Elif Erdoğan’ın parçalarındaki delişmen şaka, ironik-depresif ton genelde toplumsal ve iktisadi dünyanın yapısal gerçekliklerine dolayımlandıkça sertleşip acılaşır, ama bu acılaşmanın zehirli bir hınca ya da kindar bir sinizme dönüşmesine karşı önlemler alınır. Kişi dünyayı olduğu kadar, hatta dünyadan da fazla kendini makaraya almaya açık bir haldedir. Mağlubiyetlerle darmadağın, yolların sonlarında sersemlemiş, dönüş güzergâhlarını unutmuş ve çıkışsız bir öznenin kendiyle yerine göre gaddarca dalga geçmesi başarısızlıkları yüceltmek, eksiklikleri telafi etmek için değil, aksine ölümü, yaşarken ölme süreçlerini, intihar düşlerini alt etmek üzere işleyen bir çeşit savunma ve savuşturma aracıdır. Hiç durulmayan, sakinleşmeyen dalgalı bir dünyada umut yitirilir ve yeniden bulunur, depresyonlara girilir ve çıkılır, arzu çokça söner ve yeniden parlar. Bununla birlikte, alttan alta bütün bu yitirme ve bulma, giriş ve çıkış, sönme ve parıldama süreçlerinin bir yerde son bulması istenir; akışların, parçalanıp yeniden toparlanmaların sona erdiği bir durma noktası, “Karadelik”ten:
“Dün gece yine aynısı oldu. Dibe vurup parçalanmak istiyorum. Bu zamanda kaymalar, bu donuk hal, bu zeminsizlik, bu tutuk araf… Sanki kontrolden çıkmış bir kamyonun içindeyim. Freni patlamış. Direksiyonu hükmünü yitirmiş. Yokuş aşağı giderek hızlanan bir akış. Yolun sonu yok. Bir boşluk. Sonsuz bir boşluk. Etrafta gördüğüm ağaçlar gittikçe renkleri birbirine bulaşmış suluboya bir tabloya dönüşüyor. Yokuş dikleşiyor. Çığlıklarımı yutuyor rüzgâr, sesimi yutuyor. Hafızam gidip geliyor. Rüzgâr ve sürüklenme hali bilincimi bulandırıyor. Sevdiklerimi düşünüyorum. Anılarımı tekrarlıyorum. Hislerimi sıkı tutmaya çalışıyorum. Rüzgâr ve sürüklenme bir savrulmaya dönüşüyor. Yalpalamalara. Bilincimi kaybediyorum. Sevdiklerimi yitiriyorum. Anılarım bir boşluğa evriliyor. Hislerim de son bir sıcaklıkla akıp gidiyor içimden. Devrilmek istiyorum, yan tarafta bir uçurum olsun mesela. Bir güm sesi. Büyük bir toz bulutu. Ani bir alev ve yok olma. Yolun sonunda bir duvar ya da. Bir küt sesi. Büyük bir toz bulutu. Ani bir alev ve yok olma. Mutlu ya da mutsuz. Bir son. Bunu istiyorum.”[1]

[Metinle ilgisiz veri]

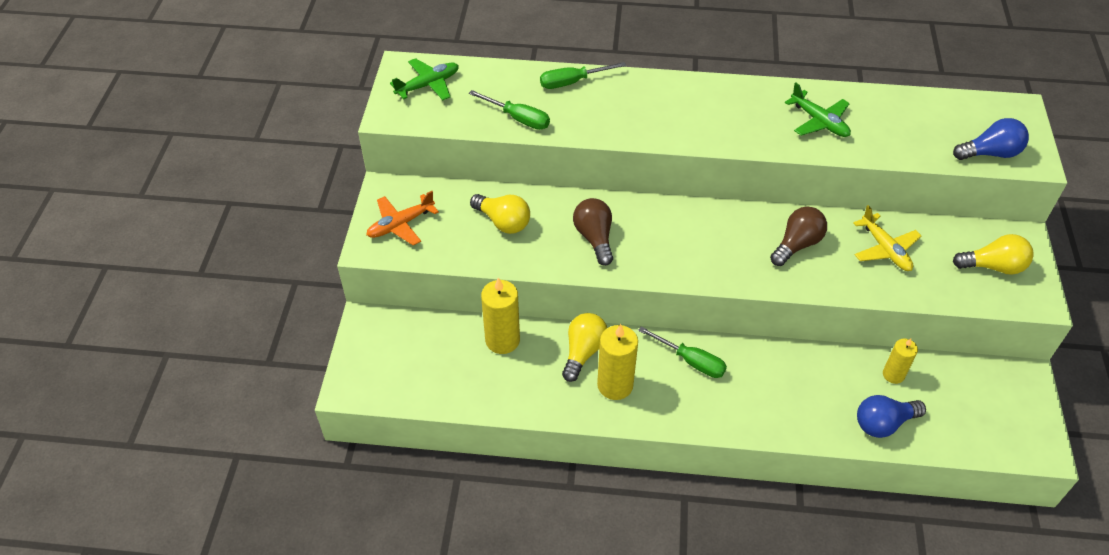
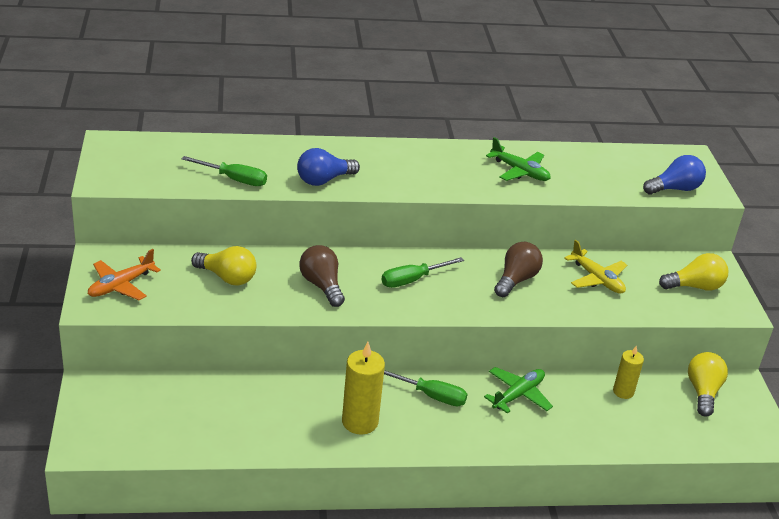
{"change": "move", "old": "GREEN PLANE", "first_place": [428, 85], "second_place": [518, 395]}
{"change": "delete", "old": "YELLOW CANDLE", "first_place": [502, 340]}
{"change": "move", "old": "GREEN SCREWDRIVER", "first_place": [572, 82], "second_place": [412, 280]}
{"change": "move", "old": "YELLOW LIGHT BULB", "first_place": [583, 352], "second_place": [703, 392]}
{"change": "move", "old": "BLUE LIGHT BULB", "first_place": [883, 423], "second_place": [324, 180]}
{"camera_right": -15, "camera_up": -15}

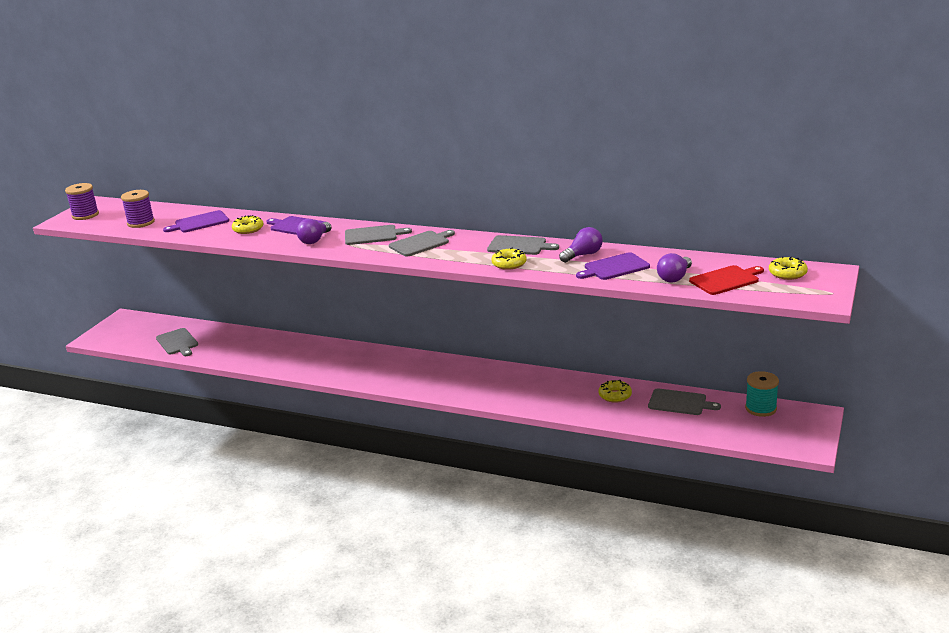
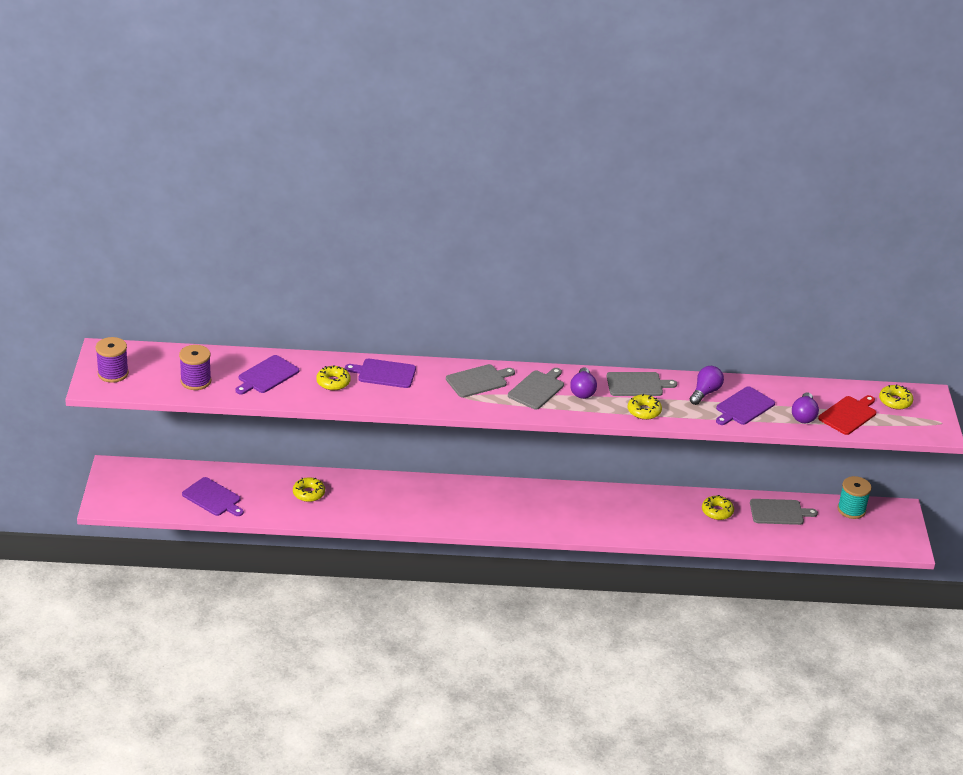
{"change": "recolor", "old": "GREY CUTTING BOARD", "new": "PURPLE CUTTING BOARD", "first_place": [177, 342], "second_place": [213, 498]}
{"change": "move", "old": "PURPLE LIGHT BULB", "first_place": [314, 240], "second_place": [582, 391]}
{"change": "insert", "new": "YELLOW DONUT", "second_place": [309, 493]}
{"camera_right": -25, "camera_up": 10}

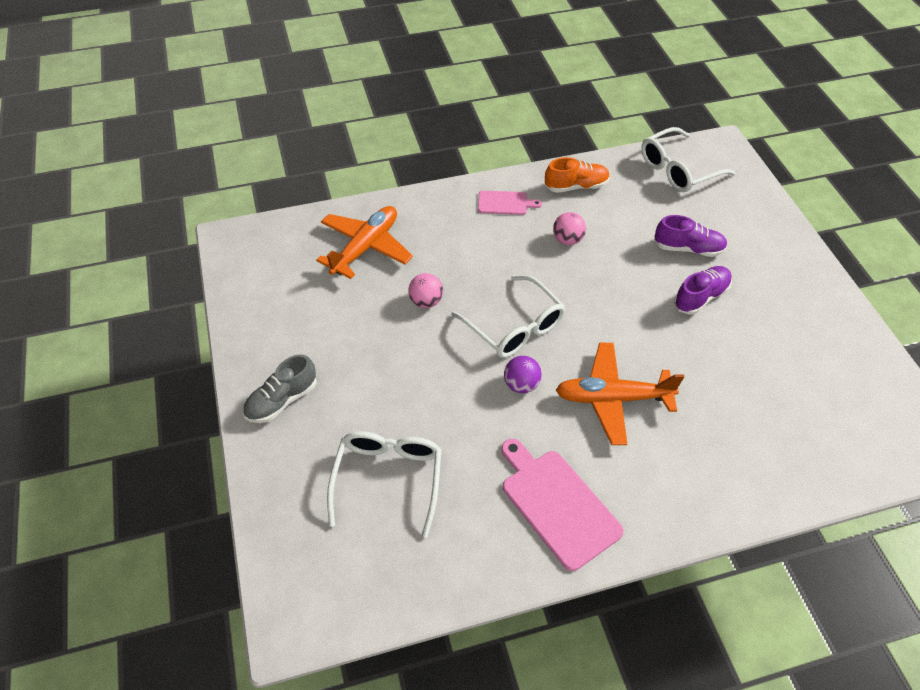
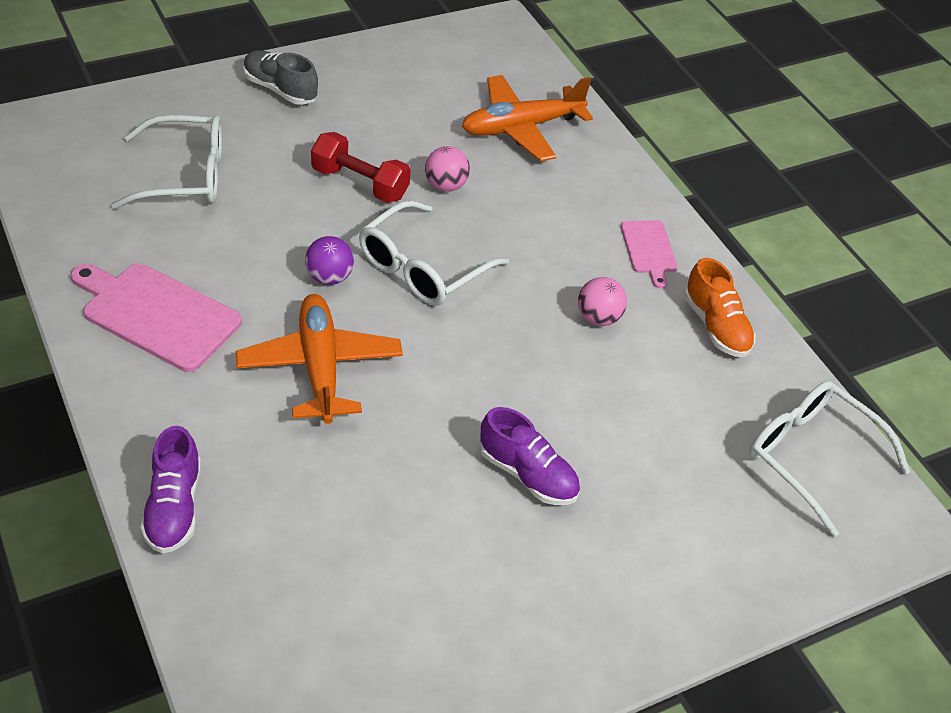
{"change": "rotate", "old": "ORANGE PLANE", "first_place": [365, 247], "second_place": [521, 127], "degrees": 135}
{"change": "rotate", "old": "PINK CUTTING BOARD", "first_place": [557, 504], "second_place": [157, 315], "degrees": -105}
{"change": "move", "old": "PURPLE SHOE", "first_place": [688, 248], "second_place": [174, 507]}
{"change": "insert", "new": "RED DUMBBELL", "second_place": [360, 183]}
{"camera_right": 75, "camera_up": -5}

Kurtarıcı sıcaklıklar çekilir: hisler ölür önce, keskin soğuklar sonradır. Kişiyi çoktan ele geçirmiş donuk ve tutuk hal: yaşamın anlamı değil, değeri yitirilmiştir. Zaman tabakalar halinde kayıyordur, geçmiş ve şimdi arasındaki bağlar kopar, gelecek zaten yoktur, olsa olsa bir duvardır, hafızaysa hiçbir şeyi muhafaza edemiyordur, anılar yetersiz, sevilenlerin varlığı etkisizdir artık. Mutlu ya da mutsuz herhangi bir son duygusu zamanı bilmez. Öznenin kendi sonuna yönelik bir fantezi, kara bir düştür önünde sonunda burada arzulanan, ama bu arzu mutlak manada bir sonu, sonsuzca silinmeyi tasarlayamaz, nitekim yazıda kalıcılaşmak, cümlelerde görünür olmak, fark edilmek, kayda geçmek üzere varlığını sürdürmek niyetindedir, arzu harflerle ve kelimelerle cisim bulmuştur. Bu durumda bütün o küt sesleri, toz bulutları, ani alevler ölüme doğru yol aldığı varsayılan bir arzunun –imdat çığlıkları şeklinde de olsa- yaşam imgeleridir aslında. Freud’un Thanatos ve Eros arasında kurduğu diyalektik ilişkinin kör bir karşıtlık olarak sunulması ne vahim: oysa birinin çekilip de diğerinin bir boşluğu doldurması değil, daha ziyade iç içe geçmesi, hatta uyumu söz konusudur. Elif Erdoğan’ın parçalarında bir görünüp bir kaybolan yok olma düşlerinin berisinde tıkanmış, kilitlenmiş de olsa güçlü bir yaşama arzusu titreşir. Bu arzu tıkanmasının bütün maliyeti toplumsal ve kültürel yaşamın yapısal eşitsizlikleri, iktidar ilişkilerinin öğütücü mekanizmaları, piyasanın görünür ve örtük işleyişi nedeniyle bireye çıkarılamaz. Birey masum değildir ama suçlu da değildir. Bir son olarak ölüme doğru yönelim belirsiz bir başlangıç düşüncesine de açılır, ulaşamasa bile öncelikle orayı hedefler. Erdoğan’ın işlerinde ölümün kişisel yönü kadar, belki ondan da fazla toplumsal ve siyasal yönlerine dikkat çekilir. Bireyin depresyonlarla gelen ölüm arzusunun bile piyasada bir karşılığı vardır, kapkara bir ironiyle “Reklam” parçası:
“Şehrin göbeğinde, yerli üretim plazalarda yetiştirilen, bizzat şehrin stresiyle yoğrulmuş, trafikte marine edilmiş, döner sandalyeli organik depresyon hiç bu kadar ucuz olmamıştı. Üstelik şimdi otuz günde teslimat ve asgari ücret garantisiyle. Hemen arayın.”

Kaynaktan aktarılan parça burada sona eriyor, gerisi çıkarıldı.